De esta forma, el privilegio de contar con un sistema integral de contención, apoyo y respeto, centrado en mis relaciones familiares y de amistad, me ha permitido, luego de agradecer por mi suerte kármica, comprender la compleja tarea que puede resultar el buscar una ventana de bienestar en un contexto adverso multidimensional. Es por ello que, mi empatía se centra en la lucha sistémica que libran las personas, pertenecientes a diferentes generaciones, contra un monstruo cultural, que aunado al mercadeo y la propaganda empresarial y a partir de los esfuerzos de ciertos investigadores y mercadólogos de llenar el mundo de alcohol a como dé lugar, se nutre de comentarios, dentro de sus hogares, lugares de trabajo, gimnasios y centros educativos y de ocio, como los emitidos por el señor en el bus.

Ahora bien, no se trata necesariamente de que los jóvenes de la Generación Z carezcan por completo de los recursos económicos para participar en ciertas actividades o estilos de vida tradicionales. Bueno, si bien podemos enfrentar limitaciones financieras, lo cierto es que las generaciones anteriores solían destinar una proporción significativamente mayor de sus ingresos disponibles al consumo de alcohol. No obstante, factores como la disminución en la edad de inicio en el consumo de alcohol, así como un cambio significativo en las dinámicas de interacción social y en el rol que el alcohol desempeña dentro de ellas, evidencian que esta sustancia ha dejado de ocupar un lugar central en los años formativos y más influenciables de las nuevas generaciones. Esto abre la posibilidad de que, en un futuro cercano, el alcohol deje de ser un componente relevante en la construcción de sus identidades, en sus procesos de socialización, en la configuración de su personalidad y en sus patrones de conducta asociados a la aceptación social.

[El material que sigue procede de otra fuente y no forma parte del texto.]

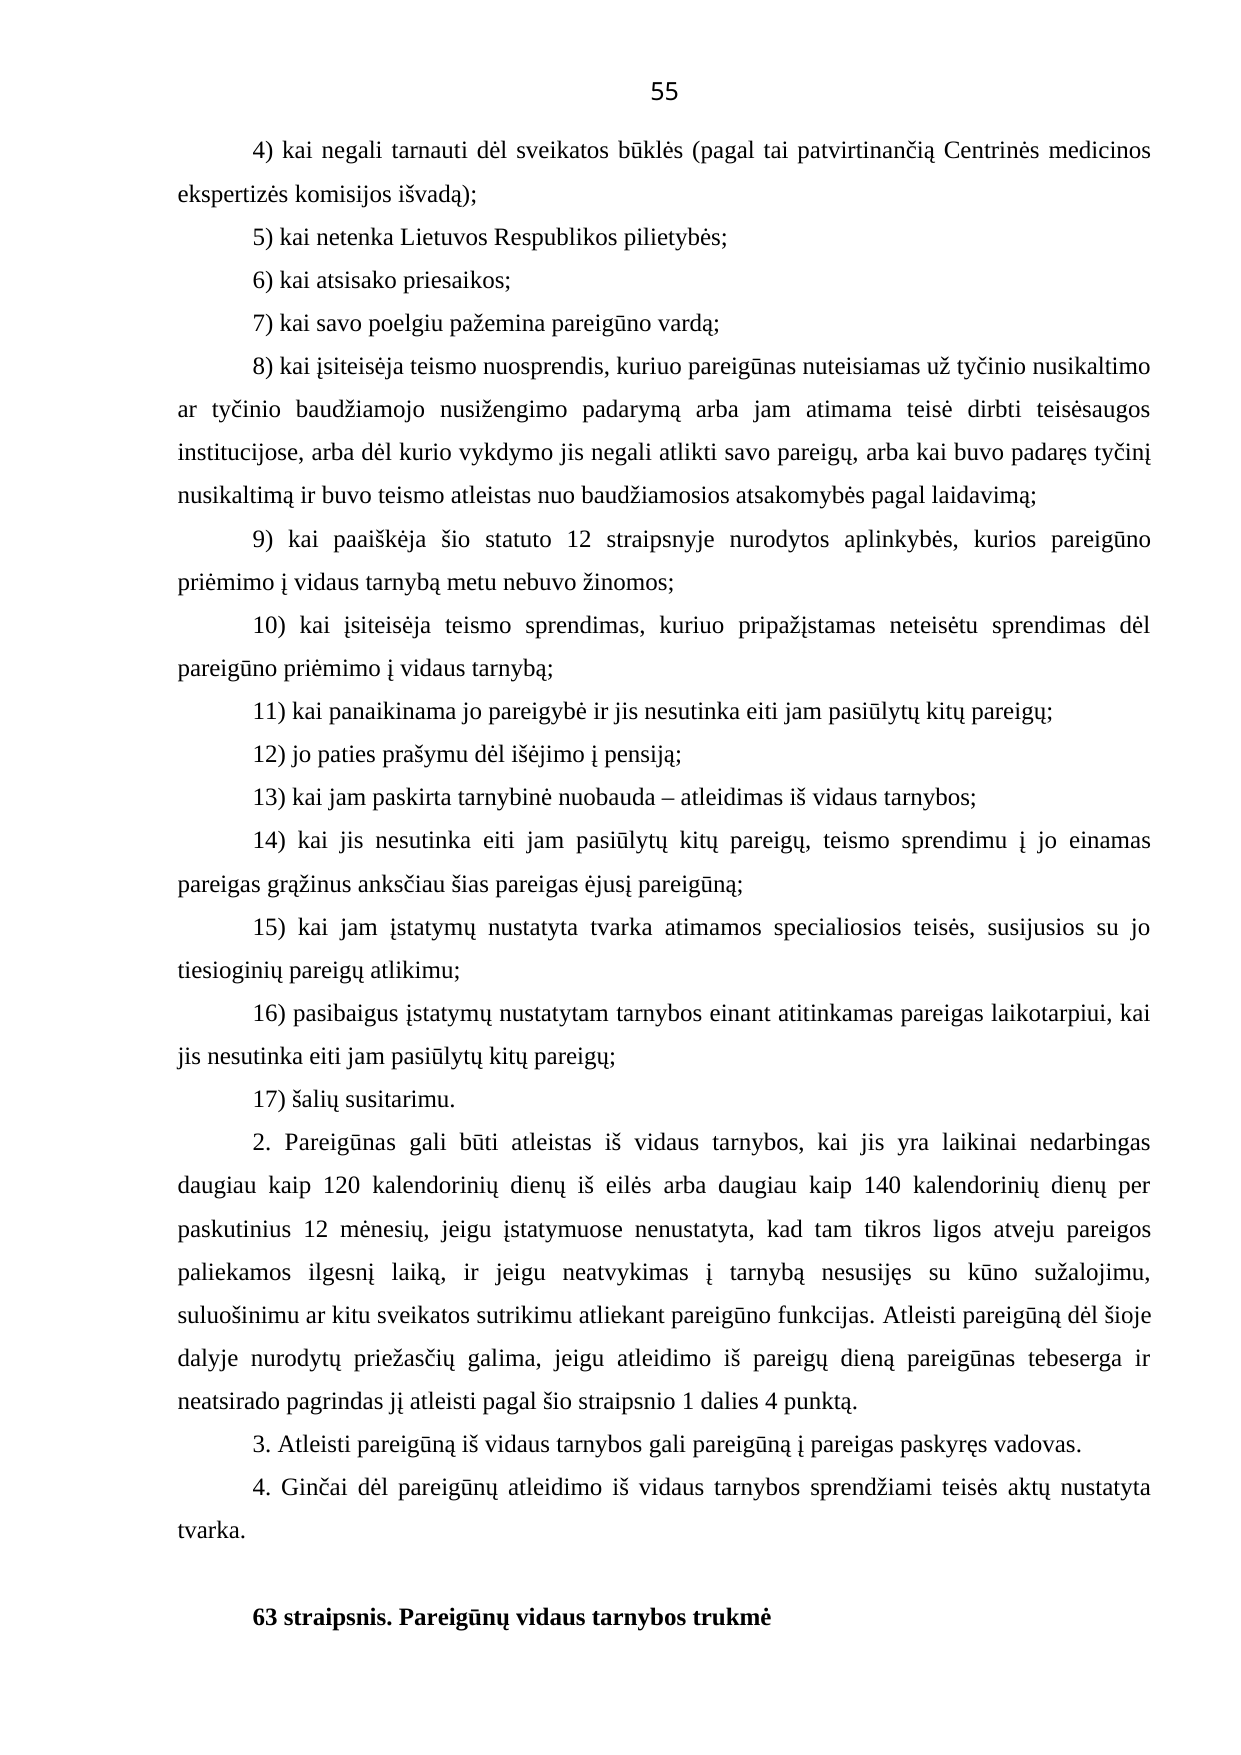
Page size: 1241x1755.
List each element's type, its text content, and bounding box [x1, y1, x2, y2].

text 10) kai įsiteisėja teismo sprendimas, kuriuo pripažįstamas neteisėtu sprendimas dėl pareigūno priėmimo į vidaus tarnybą; [177, 610, 1152, 682]
text 4. Ginčai dėl pareigūnų atleidimo iš vidaus tarnybos sprendžiami teisės aktų nustatyta tvarka. [177, 1472, 1152, 1544]
text 16) pasibaigus įstatymų nustatytam tarnybos einant atitinkamas pareigas laikotarpiui, kai jis nesutinka eiti jam pasiūlytų kitų pareigų; [177, 998, 1152, 1070]
text 5) kai netenka Lietuvos Respublikos pilietybės; [177, 222, 1152, 251]
text 3. Atleisti pareigūną iš vidaus tarnybos gali pareigūną į pareigas paskyręs vadovas. [177, 1429, 1152, 1458]
text 2. Pareigūnas gali būti atleistas iš vidaus tarnybos, kai jis yra laikinai nedarbingas daugiau kaip 120 kalendorinių dienų iš eilės arba daugiau kaip 140 kalendorinių dienų per paskutinius 12 mėnesių, jeigu įstatymuose nenustatyta, kad tam tikros ligos atveju pareigos paliekamos ilgesnį laiką, ir jeigu neatvykimas į tarnybą nesusijęs su kūno sužalojimu, suluošinimu ar kitu sveikatos sutrikimu atliekant pareigūno funkcijas. Atleisti pareigūną dėl šioje dalyje nurodytų priežasčių galima, jeigu atleidimo iš pareigų dieną pareigūnas tebeserga ir neatsirado pagrindas jį atleisti pagal šio straipsnio 1 dalies 4 punktą. [177, 1127, 1152, 1415]
text 13) kai jam paskirta tarnybinė nuobauda – atleidimas iš vidaus tarnybos; [177, 782, 1152, 811]
text 11) kai panaikinama jo pareigybė ir jis nesutinka eiti jam pasiūlytų kitų pareigų; [177, 696, 1152, 725]
text 12) jo paties prašymu dėl išėjimo į pensiją; [177, 739, 1152, 768]
text 8) kai įsiteisėja teismo nuosprendis, kuriuo pareigūnas nuteisiamas už tyčinio nusikaltimo ar tyčinio baudžiamojo nusižengimo padarymą arba jam atimama teisė dirbti teisėsaugos institucijose, arba dėl kurio vykdymo jis negali atlikti savo pareigų, arba kai buvo padaręs tyčinį nusikaltimą ir buvo teismo atleistas nuo baudžiamosios atsakomybės pagal laidavimą; [177, 351, 1152, 509]
text 17) šalių susitarimu. [177, 1084, 1152, 1113]
text 4) kai negali tarnauti dėl sveikatos būklės (pagal tai patvirtinančią Centrinės medicinos ekspertizės komisijos išvadą); [177, 136, 1152, 207]
text 7) kai savo poelgiu pažemina pareigūno vardą; [177, 308, 1152, 337]
text 15) kai jam įstatymų nustatyta tvarka atimamos specialiosios teisės, susijusios su jo tiesioginių pareigų atlikimu; [177, 912, 1152, 984]
text 9) kai paaiškėja šio statuto 12 straipsnyje nurodytos aplinkybės, kurios pareigūno priėmimo į vidaus tarnybą metu nebuvo žinomos; [177, 524, 1152, 596]
text 63 straipsnis. Pareigūnų vidaus tarnybos trukmė [177, 1602, 1152, 1631]
text 14) kai jis nesutinka eiti jam pasiūlytų kitų pareigų, teismo sprendimu į jo einamas pareigas grąžinus anksčiau šias pareigas ėjusį pareigūną; [177, 826, 1152, 897]
text 6) kai atsisako priesaikos; [177, 265, 1152, 294]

No obstante, este objetivo no podrá alcanzarse si no se incorporan nuevos patrones de consumo y se limita la influencia del aparato publicitario y de marketing de la industria del alcohol en la percepción de las nuevas generaciones. Esto resulta especialmente urgente si se considera la forma en que dicho aparato ha replicado estrategias utilizadas por la industria tabacalera, como la introducción de cigarrillos electrónicos, para captar la atención de mercados cada vez más jóvenes.

Desde esta perspectiva nace mi esperanza, una esperanza que —al igual que la mirada de Hansi Flick sobre un Lamine Yamal de 17 años y su generación como catalizadores del resurgir del FC Barcelona— se sustenta en la convicción de que el futuro, guiado por las ideas, decisiones y acciones de las nuevas generaciones, proyecta un escenario de transformación cultural en torno al consumo de alcohol.

[1] En Costa Rica, las bebidas alcohólicas se mantienen como el principal producto psicoactivo de consumo, según el IAFA (2024), dividido entre consumidores sociales, personales, familiares, subordinados y cosmopolitas. A su vez, la mayor cantidad de consumidores de bebidas alcohólicas se encuentran en el grupo de los 20 a 29 años.